Распахнул дверь, приглашая войти, – шмыгнула внутрь купе. Присела на краешек дивана, как птичка на жердочку, руки на колени пристроила, голову на грудь свесила и замерла. Лица не видать, а только макушку в торчащих вихрах да бурые от грязи ручонки с короткими черными ногтями. На одной наколка: голубок.

И вновь стоял Деев в своем временном жилище, не зная, куда присесть. На диван опускаться не стал, чтобы не испугать гостью, и на пуф садиться тоже не захотел – так и остался стоять, прислонившись к ребру стола и скрестив на груди руки.

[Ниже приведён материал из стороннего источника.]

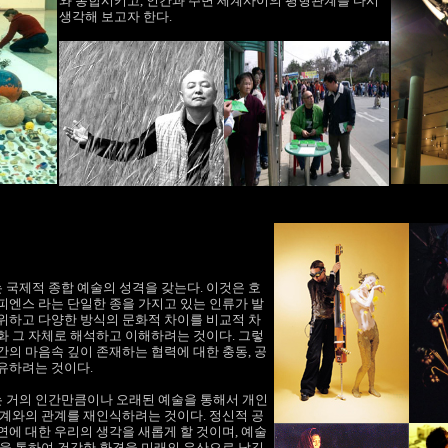
와 통합시키고, 인간과 주변 세계사이의 평형관계를 다시
생각해 보고자 한다.
는 국제적 종합 예술의 성격을 갖는다. 이것은 호
피엔스 라는 단일한 종을 가지고 있는 인류가 발
위하고 다양한 방식의 문화적 차이를 비교적 차
화 그 자체로 해석하고 이해하려는 것이다. 그렇
간의 마음속 깊이
존재하는 협력에 대한 충동, 공
공유하려는 것이다
.
는 거의 인간만큼이나 오래된 예술을 통해서 개인
세계와의 관계를 재인식하려는 것이다. 정신적 공
연에 대한 우리의 생각을 새롭게 할 것이며, 예술
능을 통하여 건강한 환경을 미래의 유산으로 남길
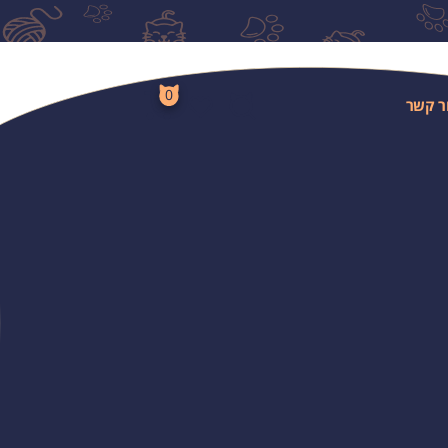
0
ר קשר
לחפש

О чем беседовать с упорно молчащей девчушкой – не понимал. Ее бы сейчас укутать потеплее, накормить пожирнее и кипятком отпоить, а не пытать вопросами.

– Говорить-то умеешь?

Макушка колышется еле заметно: умею.

– А ну скажи что-нибудь.

Сквозь шум колес Деев едва различает короткий звук – не то вода плеснула, не то кошка мяукнула.

– Что? – наклоняется он ближе к лохматому темечку. – А ну еще раз, громче!

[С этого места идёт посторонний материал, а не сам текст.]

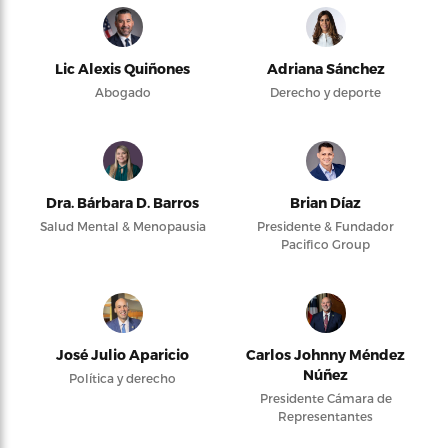
Lic Alexis Quiñones
Adriana Sánchez
Abogado
Derecho y deporte
Dra. Bárbara D. Barros
Brian Díaz
Salud Mental & Menopausia
Presidente & Fundador
Pacifico Group
José Julio Aparicio
Carlos Johnny Méndez
Núñez
Política y derecho
Presidente Cámara de
Representantes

Зозуля покорно повторяет – и Деев наконец разбирает два слова: “Не бей”.

И хотел бы выругаться – а нельзя! Хотел бы прикрикнуть – “Да кто ж тебя бьет, дурища?! Тебя же кашей-рассыпухой пичкают, за которую в деревнях убивают!” – а тоже нельзя. Стерпел, смолчал. По-другому решил начать.

– Давно скитаешься? – спрашивает; ответа не дожидается, сразу продолжает: – Можешь не говорить, сам вижу – давно. Все вижу. И пятки твои загрубелые – не первый год без башмаков шлёндаешь. И пальцы на ноге кривые – то ли копытом отдавили, то ли тележным колесом. Что тифом болела, вижу. Что с вокзальной шантрапой якшалась. Что анашу куришь и вино пьешь. И что голодная ты до обморока, тоже вижу. Ты же это пшено вареное глазами жрала, так хотелось проглотить. А не проглотила. Почему?

Сидит девчурка, будто закаменела. Или бормочет что-то под нос? Прислушался – а та опять за свое: “Только не бей”.

“А вот побью!” – немедля захотелось рявкнуть. Будешь дальше настырничать и в голодовку играть – сам побью, вот этими своими руками! И потрясти растопыренными ладонями перед нахохленной макушкой – для острастки. И тут же стыдно стало своей невоздержанности – так стыдно, что себя самого впору поколотить. Не на Зозулю злился. А на кого? На себя, что не умел с малолеткой справиться? Отвернулся к окну, вцепился в ребро стола. Молчи, приказал себе. Дознаватель из тебя никудышный.

На стекле дрожали брызги дождя, а за стеклом плыли, покачиваясь, черные деревья. Эшелон тащился медленно, давая в час не более десяти верст, и можно было разглядеть каждую просеку и каждый перелесок. Приказанский лес – прозрачный по осени, едва разбавленный желтизной берез и зеленью сосен, – тянулся и тянулся бесконечно. А над ним, чуть не касаясь древесных крон, тянулись белые облака – не то спустившиеся с небес, не то поднявшиеся из паровозного жерла.

Зозуля не издавала ни звука, и Дееву в какой-то миг показалось, что она исчезла – стекла! бесшумно на пол и просочилась в дверную щель. Повернулся проверить, на месте ли гостья, – и оторопел.

Девочка лежала на диване – голая. Неподвижное лицо ее было безучастно и глядело в потолок. Впалая грудка размером с куриную расчерчена бугорками узких ребрышек, с двумя темными пуговками сосков. Костистые ручки послушно вытянуты вдоль тела. Ноги – и не ноги даже, а обтянутые кожей мослы, – раскинулись в стороны, чуть приоткрыв мелкие складочки женской плоти. Скинутая рубаха топорщилась в углу дивана, заботливо приткнутая в щель между сиденьем и стенкой – чтоб не упала между делом и не испачкалась.

Скосила глаза на Деева, глядит робко: правильно ли все сделала?